LALInference [20]. Tidal effects are not included in this waveform model, but this is not expected to affect the results presented below, since the polarization test is sensitive to the antenna pattern functions of the detectors and not the phase evolution of the signal, as argued above.

If the sky location of GW170817 is constrained to NGC 4993, we find overwhelming evidence in favor of pure tensor polarization modes in comparison to pure vector and pure scalar modes with a (base ten) logarithm of the Bayes factor of+20.81±0.08 and+23.09±0.08 respectively. This result is many orders of magnitudes stronger than the GW170814 case both due to the sky position of GW170817 relative to the detectors and the fact that the sky position is determined precisely by electromagnetic observations. Indeed if the sky location is unconstrained we find evidence against scalar modes with +5.84±0.09, while the test is inconclusive for vector modes with+0.72±0.09. From this analysis, we also see that only the tensor hypothesis is consistent with the location of the electromagnetic counterpart (Fig. 6.7).

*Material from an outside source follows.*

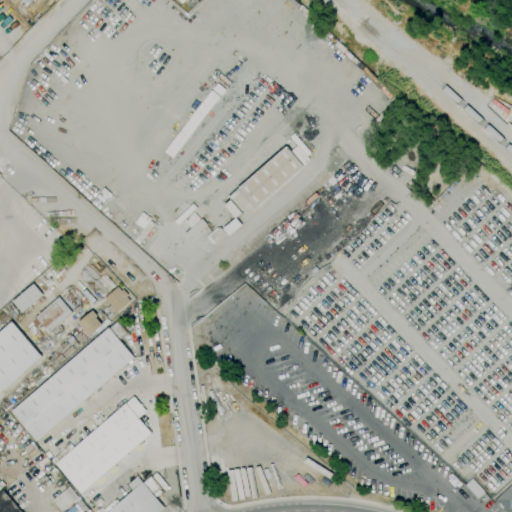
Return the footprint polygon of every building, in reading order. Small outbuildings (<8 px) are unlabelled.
[(236,219),(225,206),(231,200),(228,197),(287,146),(291,151),(298,146),(291,138),(300,130),(298,128),(302,124),(319,142),(316,146),(307,137),(301,142),(311,154),(308,157),(311,160),(255,209),(251,204),(242,212),(242,213),(236,219)] [(190,240),(185,234),(202,219),(207,224),(190,240)] [(214,245),(206,237),(217,227),(219,229),(221,227),(226,234),(214,245)] [(56,271),(52,267),(57,262),(61,265),(56,271)] [(22,313),(13,302),(34,284),(43,295),(22,313)] [(112,314),(107,308),(110,305),(105,298),(118,287),(121,291),(124,289),(129,295),(126,297),(130,301),(117,313),(115,311),(112,314)] [(47,334),(44,330),(42,332),(39,329),(43,326),(36,317),(59,297),(72,312),(47,334)] [(89,336),(78,323),(93,311),(98,317),(96,318),(102,325),(89,336)] [(0,392),(0,332),(12,322),(42,357),(0,392)] [(37,442),(12,412),(109,328),(110,329),(118,322),(128,334),(120,341),(134,358),(37,442)] [(82,494),(56,464),(134,396),(145,409),(143,411),(145,414),(139,418),(152,433),(82,494)] [(31,460),(23,450),(32,442),(41,452),(31,460)] [(48,471),(44,467),(51,463),(54,467),(48,471)] [(58,479),(51,471),(55,468),(62,476),(58,479)] [(45,490),(37,480),(44,474),(52,484),(45,490)] [(159,511),(107,511),(151,475),(162,488),(160,490),(162,493),(156,497),(164,508),(159,511)] [(478,499),(465,485),(472,479),(484,492),(478,499)] [(511,511),(505,511),(500,507),(495,500),(511,484),(511,511)] [(61,511),(52,501),(69,486),(78,497),(61,511)] [(0,511),(0,493),(4,490),(22,511),(0,511)]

The above results are to be expected given the marked difference in the network’s sensitivity to signals with different polarizations in the direction of GW170817 (with respect to the network at the time of arrival). This is demonstrated by Fig. 6.8, which shows the location of NGC 4993 (cyan star) over each detector’s effective response to tensor, vector or scalar signals (color). For the purpose of this figure, we define the “effective response” as the quadrature sum of the antenna patterns for each polarization of a given helicity evaluated at a given sky location [see Eqs. (5.23)–(5.25)]. This figure suggests that, had GW170817 been purely scalar or vector, the detectors would have measured drastically different relative amplitudes.

In particular, the signal would not have been measured loudly in the LIGO detectors and not at all in Virgo, as it was.